** INPUT DATA follows **

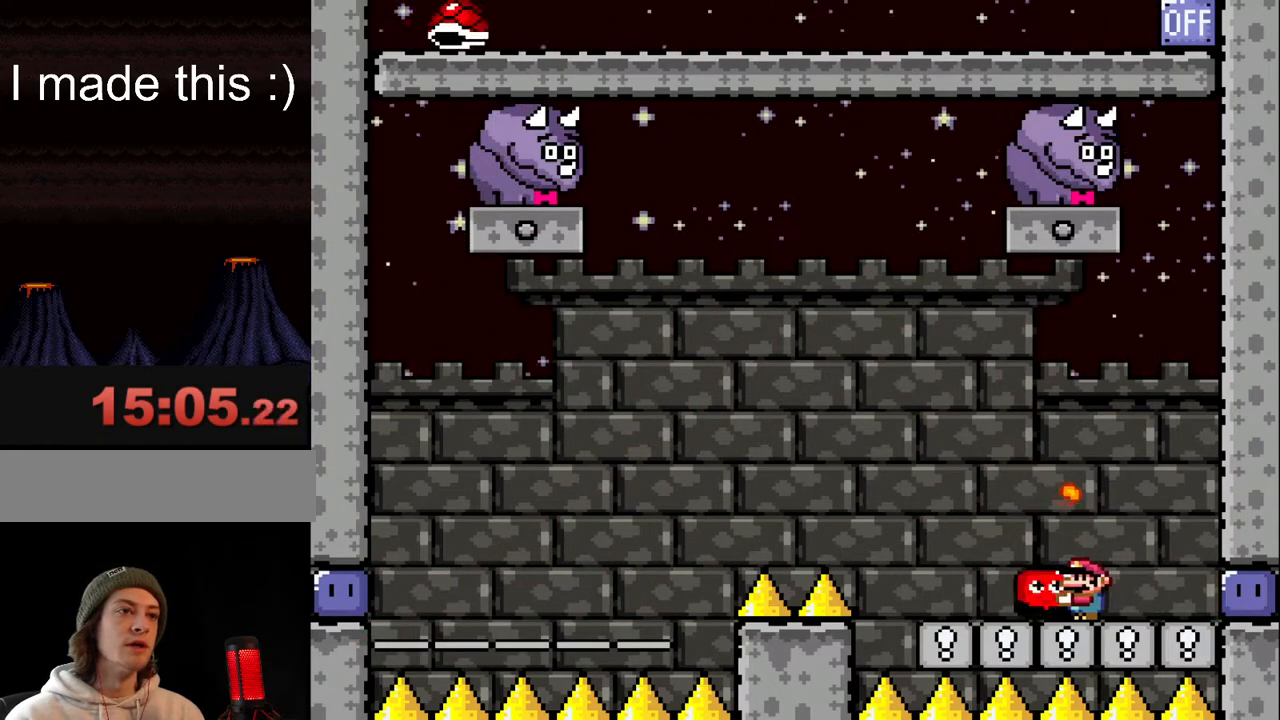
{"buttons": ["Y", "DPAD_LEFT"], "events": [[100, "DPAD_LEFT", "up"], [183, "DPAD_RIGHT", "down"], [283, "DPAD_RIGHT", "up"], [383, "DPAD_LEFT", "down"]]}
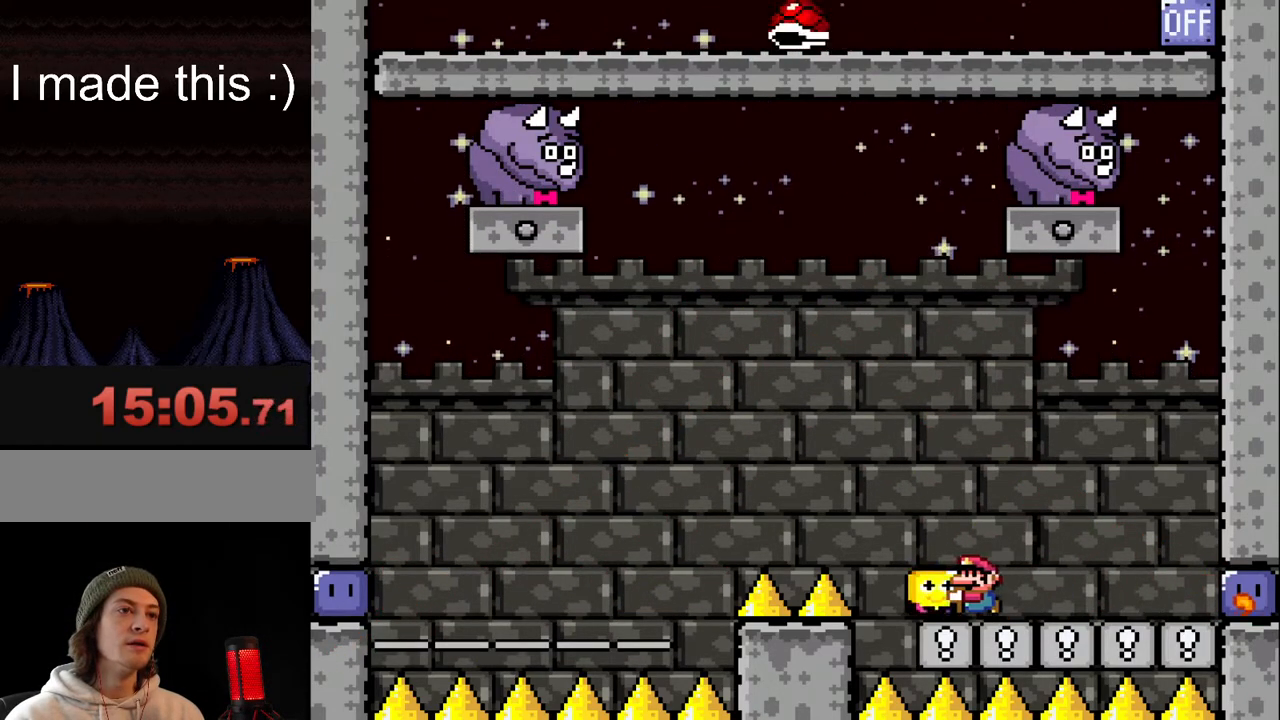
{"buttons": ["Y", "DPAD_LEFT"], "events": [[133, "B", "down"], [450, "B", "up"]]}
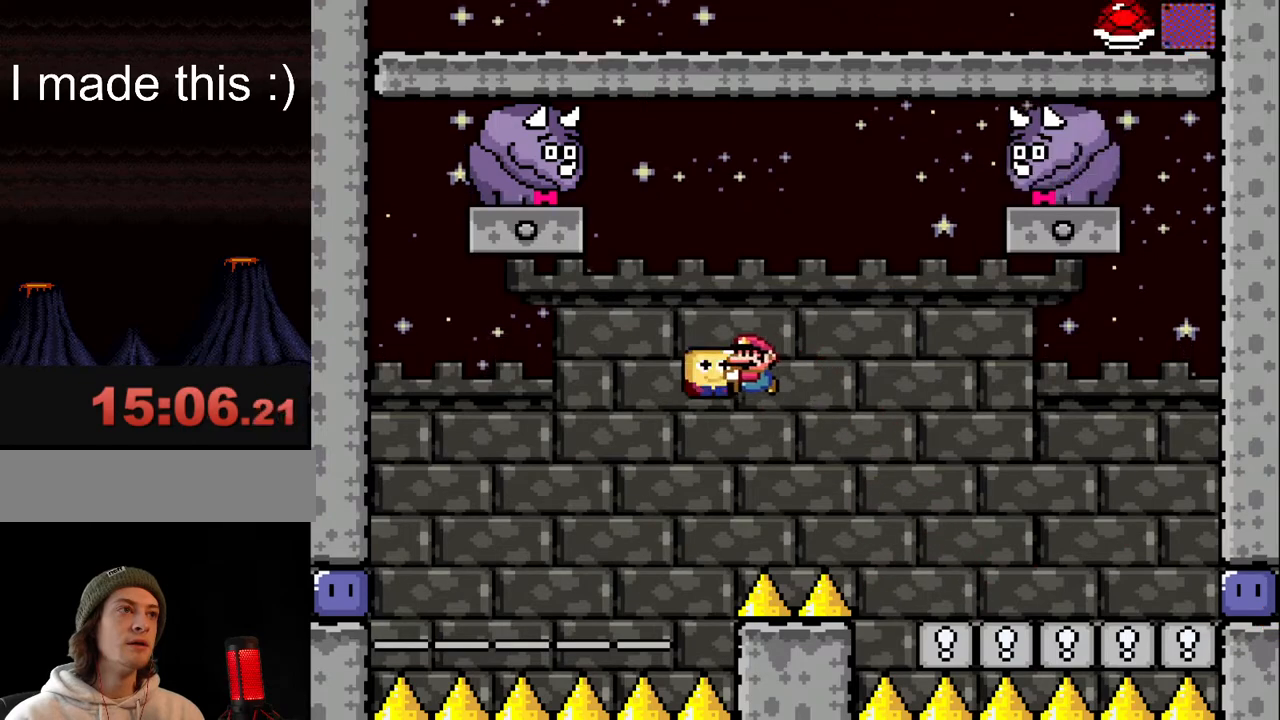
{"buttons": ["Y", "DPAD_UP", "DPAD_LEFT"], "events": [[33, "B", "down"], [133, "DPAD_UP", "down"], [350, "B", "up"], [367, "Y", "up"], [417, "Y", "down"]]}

** End of INPUT DATA **

▶ _WHAT NEEDS TO BE DONE_: Your response must consist of the material above, reproduced word for word, with the images omitted.

▶ _EXERCISE OUTPUT_:
{"buttons": ["Y", "DPAD_LEFT"], "events": [[100, "DPAD_LEFT", "up"], [183, "DPAD_RIGHT", "down"], [283, "DPAD_RIGHT", "up"], [383, "DPAD_LEFT", "down"]]}
{"buttons": ["Y", "DPAD_LEFT"], "events": [[133, "B", "down"], [450, "B", "up"]]}
{"buttons": ["Y", "DPAD_UP", "DPAD_LEFT"], "events": [[33, "B", "down"], [133, "DPAD_UP", "down"], [350, "B", "up"], [367, "Y", "up"], [417, "Y", "down"]]}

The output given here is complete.